Although the City of Vancouver was unavailable for comment, one city staff person (who asked not to be named) told Windspeaker that creating affordable housing is a priority for Vancouver, and that there have been many positive developments in tackling the issue despite a lot of negative press.

However, City Councillor Ellen Woodsworth disagreed, saying that conditions were worsening in the DTES, particularly for Aboriginal women. This year, Woodsworth succeeded in passing a resolution at City Hall, opening Vancouver’s first women-only housing shelter. Protesters occupied a public housing office and collected 4,000 signatures on a petition.

“It’s the fight of these women that enabled me in council to push for a 24-hour shelter,” said the long-time councillor, who describes herself on her Web site as a ‘community organizer.’ She frequently attends community demonstrations, particularly in the DTES.

While the City of Vancouver’s official housing strategy calls for affordable housing to increase at the same pace as commercial and up-scale development, such as condominiums, critics claim that instead the latter has outpaced low-income housing creation by a factor of 11 to one.

The result: rising property values and rents, increasing costs across the board, and a net loss of cheaper housing. This process–called ‘gentrification’–happens in many cities, experts say, and can lead to the gradual displacement of residents from their own communities.
“[Gentrification] is a process of social transition in a neighbourhood as the population moves from low-income–often renter–to middle- and upper-income owners,” explained Nicholas Blomley, chair of geography at Simon Fraser University, which operates an Urban Studies program only blocks from the Regent Hotel.
“This is often associated with the displacement of the lower income population as rents rise, and affordable housing becomes less available.

“The fact that a large Indigenous population lives in the [Downtown Eastside], often under difficult conditions, is clearly associated with a history of dispossession and colonial policy,” he said in an earlier interview, arguing that the City of Vancouver bears responsibility for not enforcing or investigating its own housing guidelines.

But traditional policy solutions to the housing crisis, such as homeless shelters and a housing fund paid by condominium developers, have so far not worked for Vancouver, said speakers at a Sept. 17 rally. This year’s annual women’s housing march launched a campaign to boycott businesses and developers that organizers said are making life unaffordable in the DTES.
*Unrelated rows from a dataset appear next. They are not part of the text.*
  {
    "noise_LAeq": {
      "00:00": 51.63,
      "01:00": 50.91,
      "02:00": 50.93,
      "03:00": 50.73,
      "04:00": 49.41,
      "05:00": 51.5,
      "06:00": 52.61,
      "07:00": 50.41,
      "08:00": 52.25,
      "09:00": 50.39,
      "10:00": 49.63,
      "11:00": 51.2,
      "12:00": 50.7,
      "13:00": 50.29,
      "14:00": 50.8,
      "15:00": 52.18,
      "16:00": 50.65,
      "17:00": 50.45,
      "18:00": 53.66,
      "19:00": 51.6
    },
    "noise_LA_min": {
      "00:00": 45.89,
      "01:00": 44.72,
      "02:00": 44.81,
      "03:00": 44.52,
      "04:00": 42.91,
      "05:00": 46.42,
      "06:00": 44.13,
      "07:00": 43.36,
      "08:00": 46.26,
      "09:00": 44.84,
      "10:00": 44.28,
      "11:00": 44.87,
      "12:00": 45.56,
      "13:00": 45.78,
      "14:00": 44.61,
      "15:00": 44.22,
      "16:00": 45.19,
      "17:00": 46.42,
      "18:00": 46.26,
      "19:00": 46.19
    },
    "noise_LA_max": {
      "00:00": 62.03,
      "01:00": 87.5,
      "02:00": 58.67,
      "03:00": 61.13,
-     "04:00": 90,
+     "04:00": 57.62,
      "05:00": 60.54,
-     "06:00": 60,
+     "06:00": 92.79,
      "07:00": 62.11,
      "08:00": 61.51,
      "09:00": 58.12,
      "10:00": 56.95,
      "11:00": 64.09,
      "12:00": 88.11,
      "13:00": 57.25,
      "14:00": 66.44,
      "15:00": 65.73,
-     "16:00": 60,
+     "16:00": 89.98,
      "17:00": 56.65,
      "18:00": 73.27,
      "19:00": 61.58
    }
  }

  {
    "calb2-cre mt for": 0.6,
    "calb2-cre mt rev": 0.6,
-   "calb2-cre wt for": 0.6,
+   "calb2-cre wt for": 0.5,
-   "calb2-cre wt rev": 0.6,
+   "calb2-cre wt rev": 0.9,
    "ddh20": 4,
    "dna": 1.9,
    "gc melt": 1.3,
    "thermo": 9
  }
Led and organized by residents, the colorful rally included giant puppets, traditional ceremony and drumming, a neighbourhood jazz band, and even salsa dancing. Elders offered prayers at the site of Simard’s death, while speakers decried the ineffectiveness of traditional solutions, calling for more fundamental change.
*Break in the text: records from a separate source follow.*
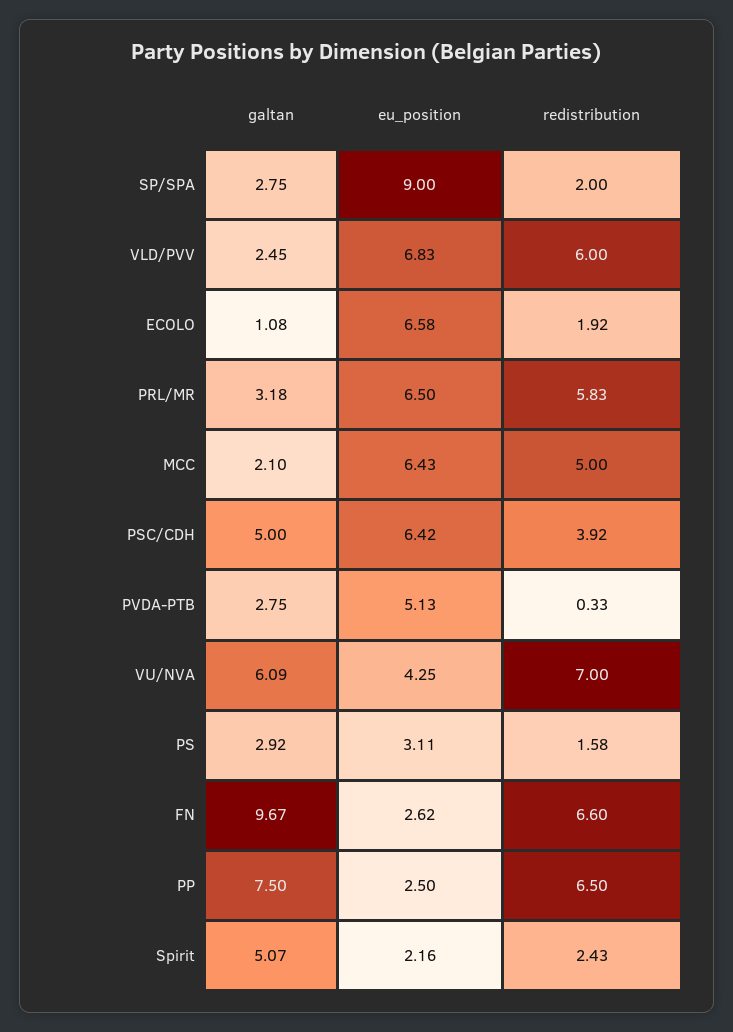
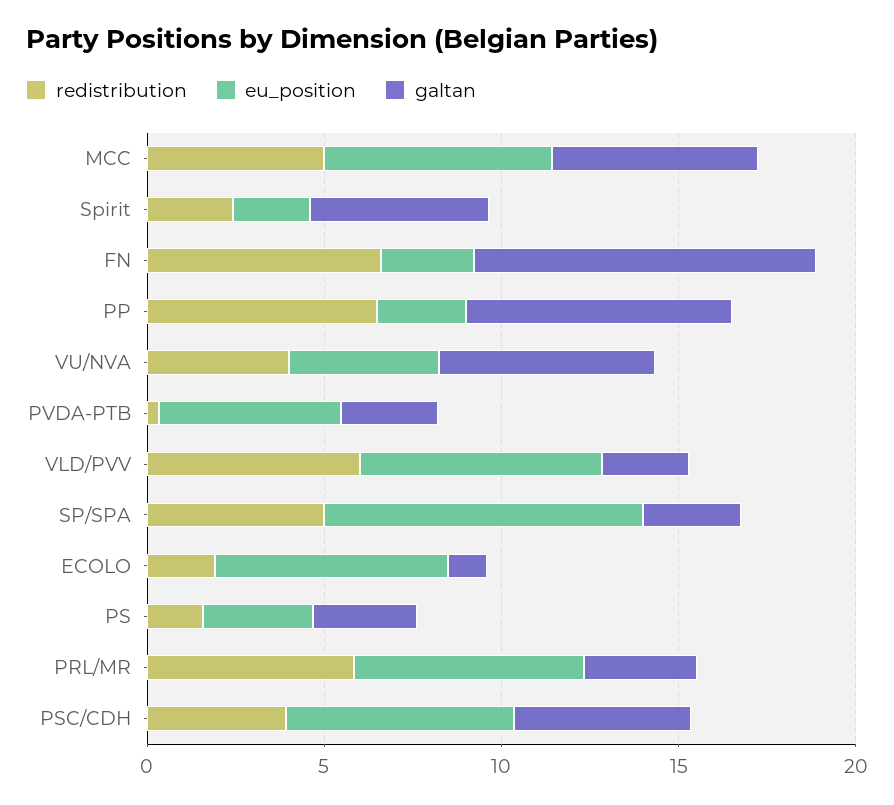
  {
    "galtan": {
      "SP/SPA": 2.75,
      "VLD/PVV": 2.45,
      "ECOLO": 1.08,
      "PRL/MR": 3.18,
-     "MCC": 2.1,
+     "MCC": 6,
      "PSC/CDH": 5,
      "PVDA-PTB": 2.75,
      "VU/NVA": 6.09,
      "PS": 2.92,
      "FN": 9.67,
      "PP": 7.5,
      "Spirit": 5.07
    },
    "eu_position": {
      "SP/SPA": 9,
      "VLD/PVV": 6.83,
      "ECOLO": 6.58,
      "PRL/MR": 6.5,
      "MCC": 6.43,
      "PSC/CDH": 6.42,
      "PVDA-PTB": 5.13,
      "VU/NVA": 4.25,
      "PS": 3.11,
      "FN": 2.62,
      "PP": 2.5,
      "Spirit": 2.16
    },
    "redistribution": {
-     "SP/SPA": 2,
+     "SP/SPA": 5,
      "VLD/PVV": 6,
      "ECOLO": 1.92,
      "PRL/MR": 5.83,
      "MCC": 5,
      "PSC/CDH": 3.92,
      "PVDA-PTB": 0.33,
-     "VU/NVA": 7,
+     "VU/NVA": 4,
      "PS": 1.58,
      "FN": 6.6,
      "PP": 6.5,
      "Spirit": 2.43
    }
  }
“They’re dead end solutions to the problems,” said Carol Martin, a community-based victim services worker at the Downtown Eastside Women’s Centre, which organized the annual protest.

“They don’t see us as human beings.

“We are human beings; we have rights to housing. We do have a voice, but it’s just not heard.”

Martin, who is Nisga’a-Gitksan, emphasized that the DTES is not only a site of suffering and oppression, it is also a community where people care for each other and struggle for a better life.

“My love for this community, for the people who live here, they truly are the warriors of this community,” she told Windspeaker. “I’ve been trying to find hope the last few days.

“The tide has finally turned. Now I’m at a crosswalk [deciding] which way we might go. I pray to Creator, to Mother Earth for guidance. We’re not only living here, but we’re making a difference. We are going to make a change.”